A-list celebrities are not immune, either. In 2018, China's most famous actress, Fan Bingbing vanished after being accused of tax evasion, to the consternation of her 63 million social media followers. Four months later, she resurfaced. “I sincerely apologise to society, to the friends who love and care for me, to the people, and to the country’s tax bureau,” she wrote. “Without the party and the country’s great policies... there would be no Fan Bingbing.” She has only spoken since to praise the Communist Party; at one point she even thanked them for detaining her.
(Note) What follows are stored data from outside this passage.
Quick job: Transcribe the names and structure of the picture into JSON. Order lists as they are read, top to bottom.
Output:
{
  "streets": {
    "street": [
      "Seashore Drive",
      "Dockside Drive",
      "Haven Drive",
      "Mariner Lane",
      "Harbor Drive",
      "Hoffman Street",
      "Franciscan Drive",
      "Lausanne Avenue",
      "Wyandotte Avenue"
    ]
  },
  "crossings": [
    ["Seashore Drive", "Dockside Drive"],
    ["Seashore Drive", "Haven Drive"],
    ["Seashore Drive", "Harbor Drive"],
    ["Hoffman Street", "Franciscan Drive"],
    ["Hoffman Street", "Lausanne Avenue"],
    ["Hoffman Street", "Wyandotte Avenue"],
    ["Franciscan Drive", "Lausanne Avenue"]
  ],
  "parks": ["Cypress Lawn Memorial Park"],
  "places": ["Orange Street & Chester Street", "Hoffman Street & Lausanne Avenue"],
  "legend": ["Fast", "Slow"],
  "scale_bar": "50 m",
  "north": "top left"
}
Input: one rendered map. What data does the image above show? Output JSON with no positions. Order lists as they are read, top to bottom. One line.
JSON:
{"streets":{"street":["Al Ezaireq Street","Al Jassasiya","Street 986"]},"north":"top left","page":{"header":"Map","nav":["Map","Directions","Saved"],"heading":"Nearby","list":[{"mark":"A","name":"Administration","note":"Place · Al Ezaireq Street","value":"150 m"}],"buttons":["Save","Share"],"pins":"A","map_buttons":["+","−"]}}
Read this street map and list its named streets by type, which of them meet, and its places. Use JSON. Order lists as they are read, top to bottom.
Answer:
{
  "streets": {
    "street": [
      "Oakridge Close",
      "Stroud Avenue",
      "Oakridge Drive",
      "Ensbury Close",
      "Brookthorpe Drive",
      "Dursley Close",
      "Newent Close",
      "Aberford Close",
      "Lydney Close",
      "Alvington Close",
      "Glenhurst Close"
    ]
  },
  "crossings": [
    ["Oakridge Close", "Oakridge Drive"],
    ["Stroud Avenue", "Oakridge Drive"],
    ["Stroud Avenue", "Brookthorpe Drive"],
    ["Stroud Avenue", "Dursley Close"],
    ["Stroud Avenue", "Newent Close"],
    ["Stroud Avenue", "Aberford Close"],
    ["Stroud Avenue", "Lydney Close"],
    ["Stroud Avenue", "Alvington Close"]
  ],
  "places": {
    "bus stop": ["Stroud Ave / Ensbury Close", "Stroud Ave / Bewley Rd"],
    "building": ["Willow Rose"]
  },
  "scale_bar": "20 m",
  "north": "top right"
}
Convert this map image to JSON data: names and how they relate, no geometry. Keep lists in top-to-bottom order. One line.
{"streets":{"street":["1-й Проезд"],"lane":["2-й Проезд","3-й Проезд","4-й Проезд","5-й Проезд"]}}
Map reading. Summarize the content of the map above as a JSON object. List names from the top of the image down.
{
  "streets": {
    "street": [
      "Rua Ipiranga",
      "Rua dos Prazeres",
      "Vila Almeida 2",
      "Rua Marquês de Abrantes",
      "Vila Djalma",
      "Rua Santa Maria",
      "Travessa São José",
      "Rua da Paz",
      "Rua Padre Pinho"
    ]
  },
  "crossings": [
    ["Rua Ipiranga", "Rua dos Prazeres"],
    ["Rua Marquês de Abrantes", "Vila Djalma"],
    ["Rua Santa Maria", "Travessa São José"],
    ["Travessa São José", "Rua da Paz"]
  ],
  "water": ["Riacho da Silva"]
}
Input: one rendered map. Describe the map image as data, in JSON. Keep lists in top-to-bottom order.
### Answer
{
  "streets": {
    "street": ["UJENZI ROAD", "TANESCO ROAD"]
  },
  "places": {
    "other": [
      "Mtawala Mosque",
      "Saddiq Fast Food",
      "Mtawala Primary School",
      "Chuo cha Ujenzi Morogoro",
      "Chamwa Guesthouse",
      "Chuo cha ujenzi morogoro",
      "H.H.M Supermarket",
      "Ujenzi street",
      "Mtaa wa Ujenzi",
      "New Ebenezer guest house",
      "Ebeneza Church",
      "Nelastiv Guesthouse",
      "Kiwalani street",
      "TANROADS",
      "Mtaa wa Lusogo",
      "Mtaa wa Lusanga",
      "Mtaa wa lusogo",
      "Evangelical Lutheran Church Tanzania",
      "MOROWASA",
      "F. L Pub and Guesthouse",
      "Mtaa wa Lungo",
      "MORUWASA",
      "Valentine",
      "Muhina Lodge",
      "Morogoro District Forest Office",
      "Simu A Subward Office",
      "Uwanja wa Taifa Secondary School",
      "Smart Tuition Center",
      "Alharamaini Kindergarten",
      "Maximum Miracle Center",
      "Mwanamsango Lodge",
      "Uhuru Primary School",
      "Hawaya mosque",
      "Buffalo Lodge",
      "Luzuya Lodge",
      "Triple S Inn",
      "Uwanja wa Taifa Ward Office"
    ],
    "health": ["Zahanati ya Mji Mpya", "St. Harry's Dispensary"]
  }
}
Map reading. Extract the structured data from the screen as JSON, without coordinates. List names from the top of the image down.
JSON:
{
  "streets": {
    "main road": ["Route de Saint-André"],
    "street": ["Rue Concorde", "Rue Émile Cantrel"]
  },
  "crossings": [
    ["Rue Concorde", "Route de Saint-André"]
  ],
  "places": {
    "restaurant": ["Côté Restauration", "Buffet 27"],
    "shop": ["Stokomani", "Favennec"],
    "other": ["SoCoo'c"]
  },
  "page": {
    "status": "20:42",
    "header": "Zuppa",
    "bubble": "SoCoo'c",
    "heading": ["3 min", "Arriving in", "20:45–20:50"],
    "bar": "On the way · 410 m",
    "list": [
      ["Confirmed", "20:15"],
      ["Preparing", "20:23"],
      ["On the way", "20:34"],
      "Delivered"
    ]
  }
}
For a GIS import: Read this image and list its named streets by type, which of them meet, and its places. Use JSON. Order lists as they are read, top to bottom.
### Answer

It might seem obvious that such seemingly brazen attacks on human rights would provoke anger in the West, but within the sporting world open condemnation of Beijing is the exception rather than the norm. China’s 1.4 billion people represent the fastest-growing market, and sports officials in the US and Europe have often shown a reluctance to say anything that might anger Beijing censors.

“It’s hard doing business in China,” says Dr Jonathan Sullivan, Director of China Programmes at the University of Nottingham. “The rewards are still there, but there is always the risk of making a faux pas that inadvertently ‘hurts the feelings of the Chinese people’ and can kill your brand there in a minute.”

Illustrative was the case of Daryl Morey, manager of the Houston Rockets, an American basketball team, who in October 2019 posted what he believed to be an uncontroversial tweet supporting pro-democracy protests in Hong Kong. Backlash was swift and severe. The Chinese state broadcaster announced they would stop showing Rockets games to China’s 800 million basketball fans. Chinese finance and fashion firms suspended multi-million dollar sponsorship deals with the team.

Eventually, in a statement written in Mandarin, the US’s National Basketball Association said they were “disappointed” by Morey’s “inappropriate” comment, adding: “He undoubtedly has hurt Chinese fans’ feelings severely.”

Now, perhaps, the wall of silence around such incidents is starting to break. Growing global outrage over Peng's disappearance could prove a turning point, say campaigners, shining a much-needed spotlight on China’s dark tactics. Whether it will do anything to help the tennis player herself, is less certain.